Russian APT 28 Havoc on Cisco Routers
National security agencies from U.S. and U.K. published an Advisory on the TTPs associated with APT28’s exploitation of Cisco routers using CVE-2017-6742. APT28 is almost certainly a Russian source and linked to intelligence unit 26165 and also known as Fancy Bear, STRONTIUM
The advisory shows that APT28 cyber hackers masqueraded Simple Network Management Protocol (SNMP) to exploit the vulnerability and access vulnerable Cisco routers since 2021 and the affected targets had included U.S. government institutions, approximately 250 Ukrainian victims, and a small number based in Europe.
SNMP is designed to allow network administrators to check and configure network devices remotely, but it can also be misused to obtain sensitive network information and, if vulnerable, exploit devices to penetrate a network due to poor configuration practices
Due to the weak SNMP community strings, including the default ‘public,’ allowed APT28 to gain access to router information and enumerated router interfaces. The compromised routers were configured to accept SNMP v2 requests. SNMP v2 doesn’t support encryption and so all data, including community strings, is sent in an unencrypted format.
The Cisco vulnerability was first found during 2017, and patches was made available, and advisories also supplied workarounds, such as limiting access to SNMP from trusted hosts only or disabling several SNMP Management Information bases (MIBs).
The current advisory states on the affected devices, APT28 actors used an SNMP exploit to deploy Jaguar Tooth. This malware obtained further device information, which is exfiltrated over trivial file transfer protocol (TFTP) and enabled unauthenticated access via a backdoor. It also includes the discovery of other devices on the network by querying the Address Resolution Protocol (ARP) table to obtain MAC addresses.
- Organizations need to keep software’s up to date.
- Not to use SNMP if they do not have to configure or manage devices remotely to prevent unauthorized users from accessing the router.
- If SNMP is used, allow, and deny lists must be in place for SNMP messages to prevent unauthorized users from accessing the router.
- Disable legacy and unencrypted management protocols, such as SNMP v2 and Telnet.

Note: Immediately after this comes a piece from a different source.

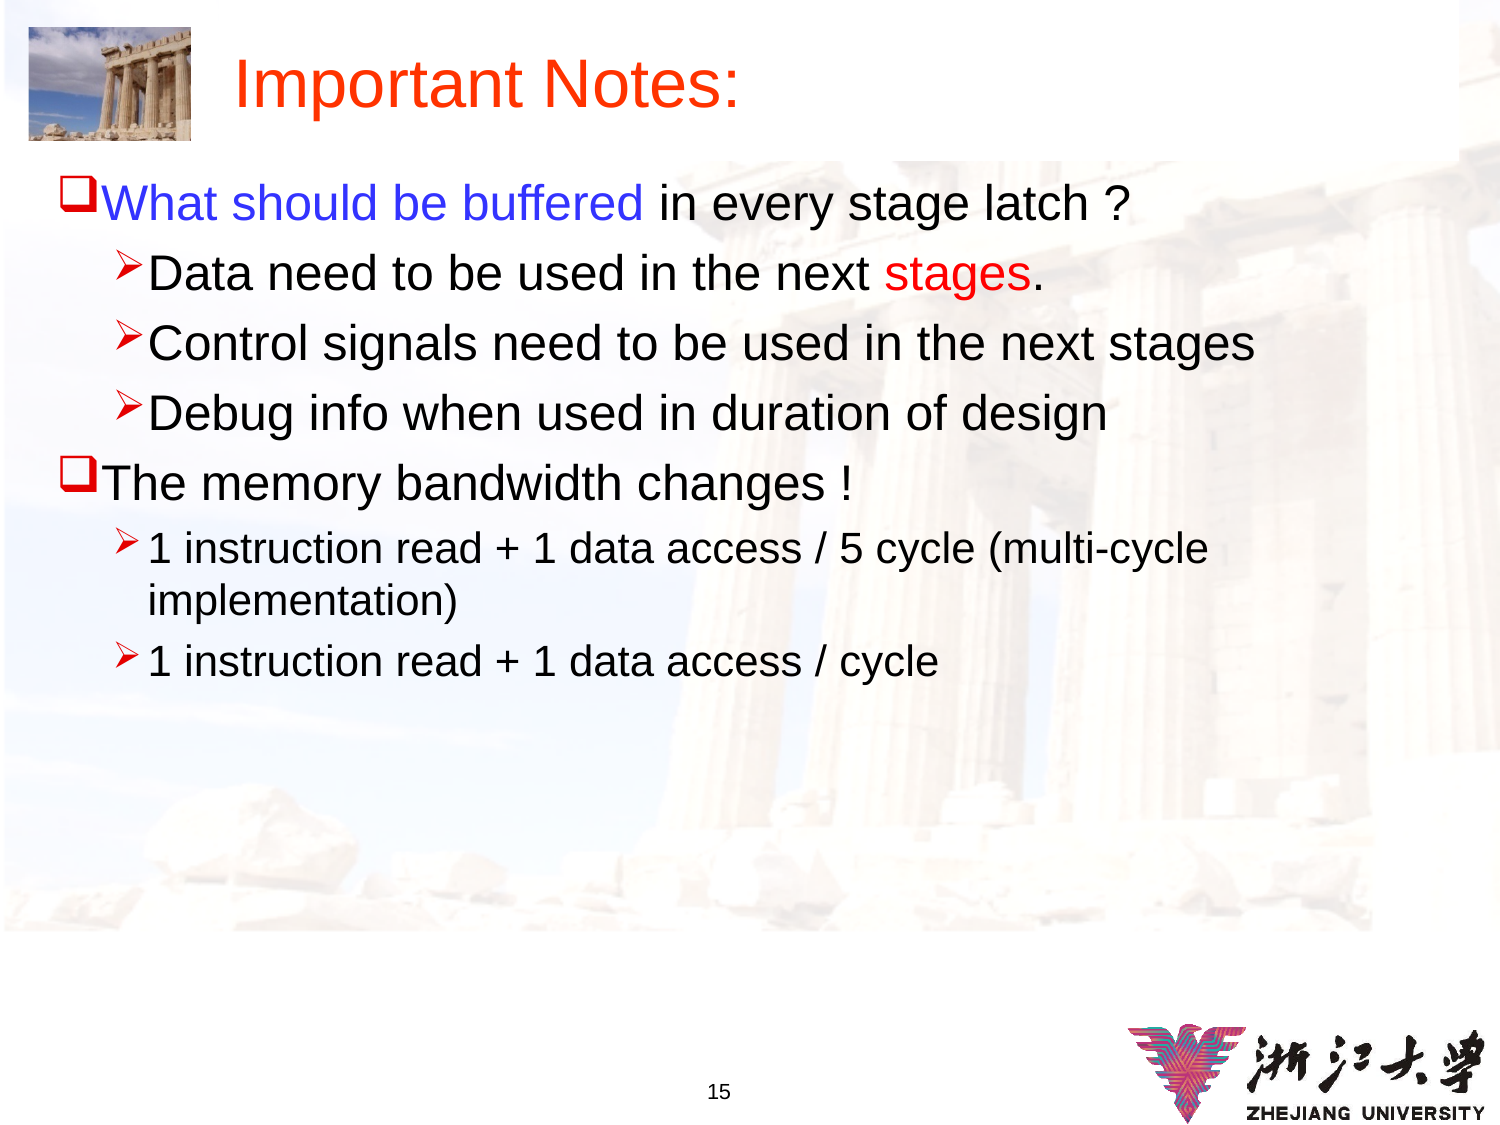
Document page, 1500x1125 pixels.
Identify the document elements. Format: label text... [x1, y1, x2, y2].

title Important Notes: [218, 0, 1459, 161]
picture [0, 0, 1500, 1125]
list What should be buffered in every stage latch ? Data need to be used in the next stages. Control signals need to be used in the next stages Debug info when used in duration of design The memory bandwidth changes ! 1 instruction read + 1 data access / 5 cycle (multi-cycle implementation) 1 instruction read + 1 data access / cycle [41, 163, 1459, 901]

Use VPN if not possible to disable
- Enforce a strong password policy and avoid the usage of the same password for multiple devices.
The rise in attacks by nation-state hackers has led to the growing need for organizations to develop comprehensive security policies, incident response plans, and stay abreast of the latest attack and threat intelligence. As new TTP’s are being adopted by the threat actors, it’s important to enrich the resilience.